Against Pi, the substrate: Pi is a minimal harness that refuses governance in its core and hands you the agent loop. heypi is the governance layer Pi told you to build yourself. They are not competitors; one is the floor the other stands on.

Against OpenClaw, its own stated reference point: the project began as Openclaw, but for teams. OpenClaw is a single-user gateway that puts a personal assistant in your chat apps; heypi is multiplayer by construction -- one agent a whole team shares, with approver and admin identities scoped per adapter. Where OpenClaw's authority model is per-sender, heypi's unit is the shared channel.
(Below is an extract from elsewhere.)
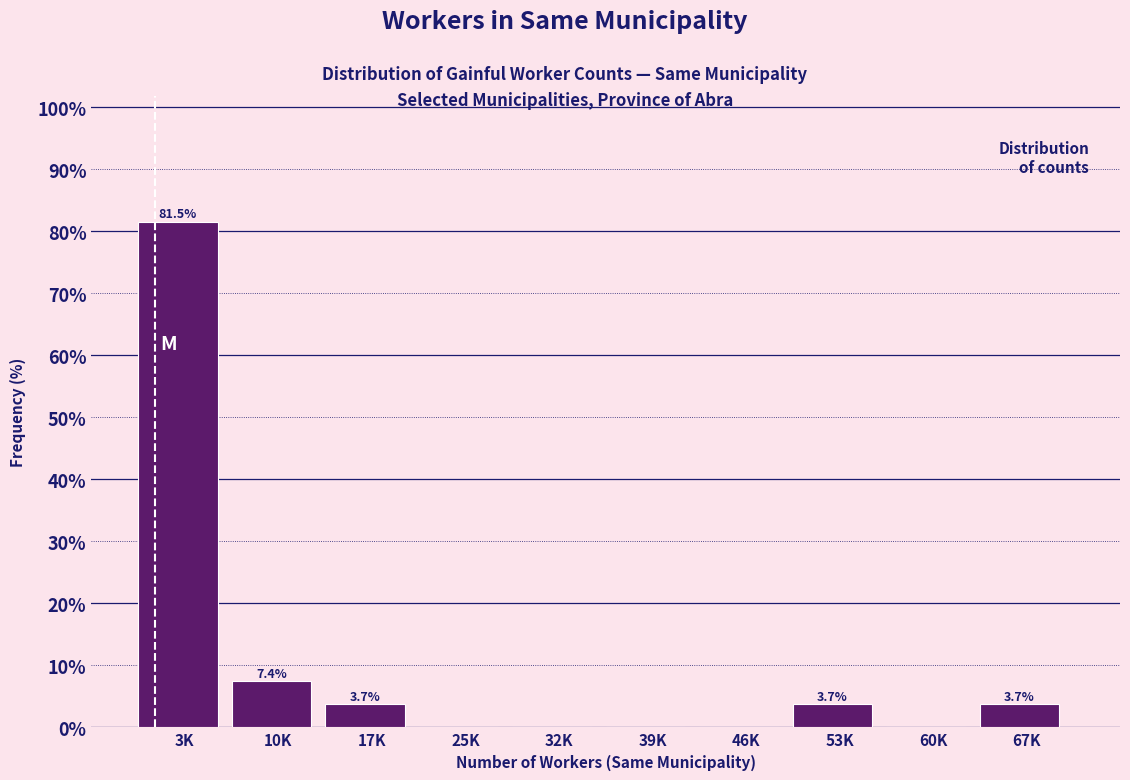

Reading right to left, list all the values displayed in this chart.

67K=3.7	60K=0.0	53K=3.7	46K=0.0	39K=0.0	32K=0.0	25K=0.0	17K=3.7	10K=7.4	3K=81.5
Against EVE, the durability-first foil: EVE is the framework for building agents in the Next.js mold -- filesystem-defined, durable by default, running on a managed platform. heypi is governance-first and ownership-first: an app you self-host, centered on approvals and an audit record, that explicitly disclaims the crash-replay durability EVE leads with. The revealing detail is that EVE's marketing also promises approval gates -- a human-in-the-loop story its own feature docs do not yet surface. heypi documents its governance and undersells it; EVE advertises governance it has not yet documented. Both are telling on the same axis, in opposite directions.
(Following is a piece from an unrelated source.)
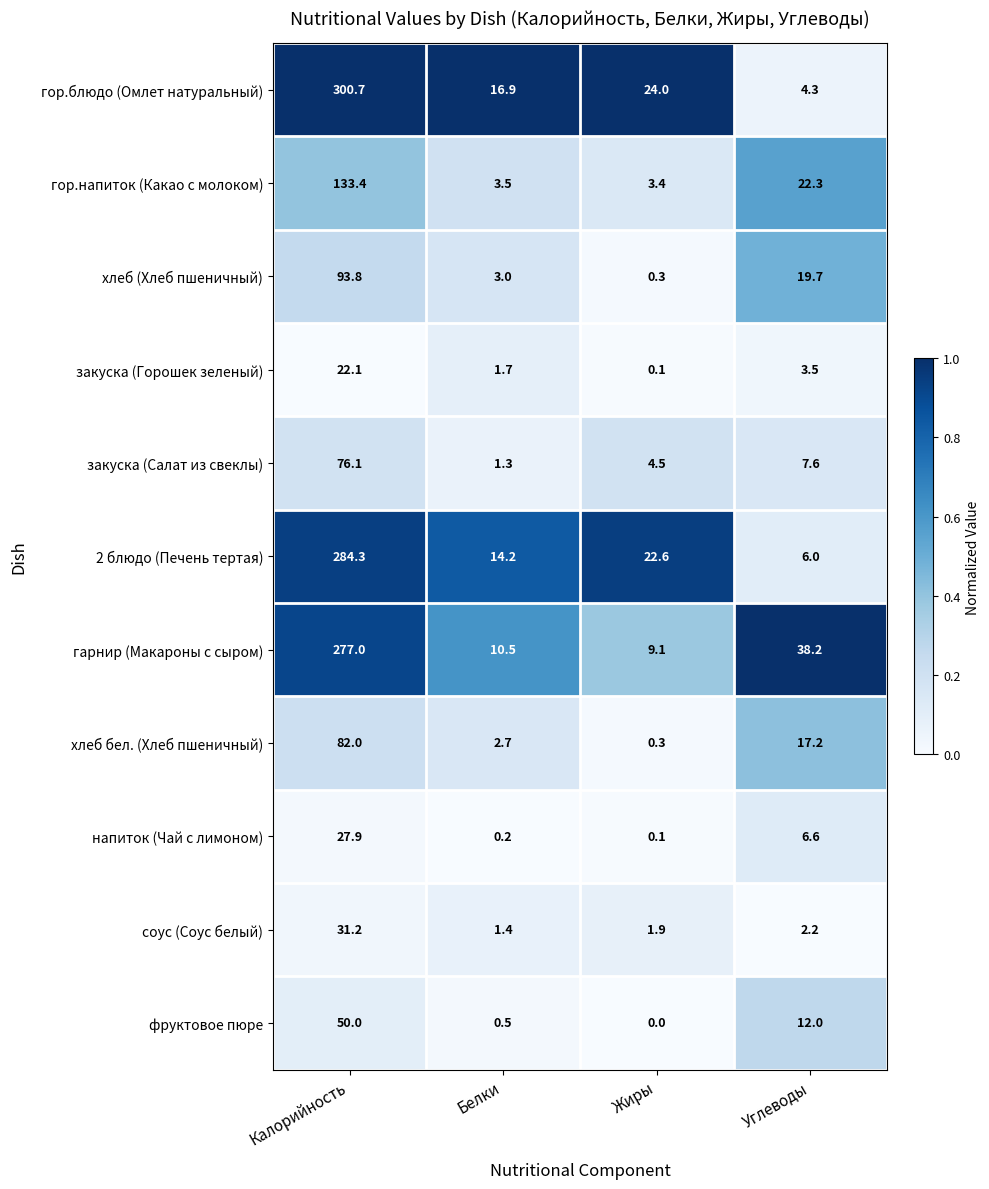

What is the highest value of the соус (Соус белый) series?

31.2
Findings: 2026-06-24-heypi-governance-shell-on-pi, 2026-06-24-heypi-approvals-opt-in-not-default, 2026-06-24-heypi-durability-disclaimer.

Open Questions

  • Is the git tag or the npm publish the canonical ship signal, given heypi cuts no GitHub Releases? The channel an operator should track is not yet stated.
  • Which governance surfaces will become default-on rather than opt-in as the project matures -- approvals especially? Today only the bash classifier gates anything automatically.
  • Will the audit trail become a first-class, default-on, tamper-evident record, or remain typed trace events viewed through a default-off panel?
  • What exactly does Gondolin isolate relative to Docker and just-bash? The runtime docs name it; the isolation depth is not described.
  • Adoption is unproven (open_question, verified 2026-06-24). heypi is small and early -- on the order of 100 GitHub stars at first harvest, with a 3-point Show HN. Its editorial value here is category position, not demonstrated team uptake; the "multiplayer chat agent for your team" claim has no public deployment evidence yet.

What To Watch Next

  • Whether 0.2.0 leaves beta with a stated support and upgrade contract.
  • Whether approvals or the audit trail ever ship as a default posture rather than a wired-by-the-operator primitive.
  • Pi dependency drift: heypi pins ^0.79.6; a Pi breaking change is a heypi risk.
  • Whether the secret-at-rest story tightens beyond plaintext files in the workspace.
  • Any move from single-host ownership toward a managed or multi-tenant surface, which would change the "an app you own" positioning.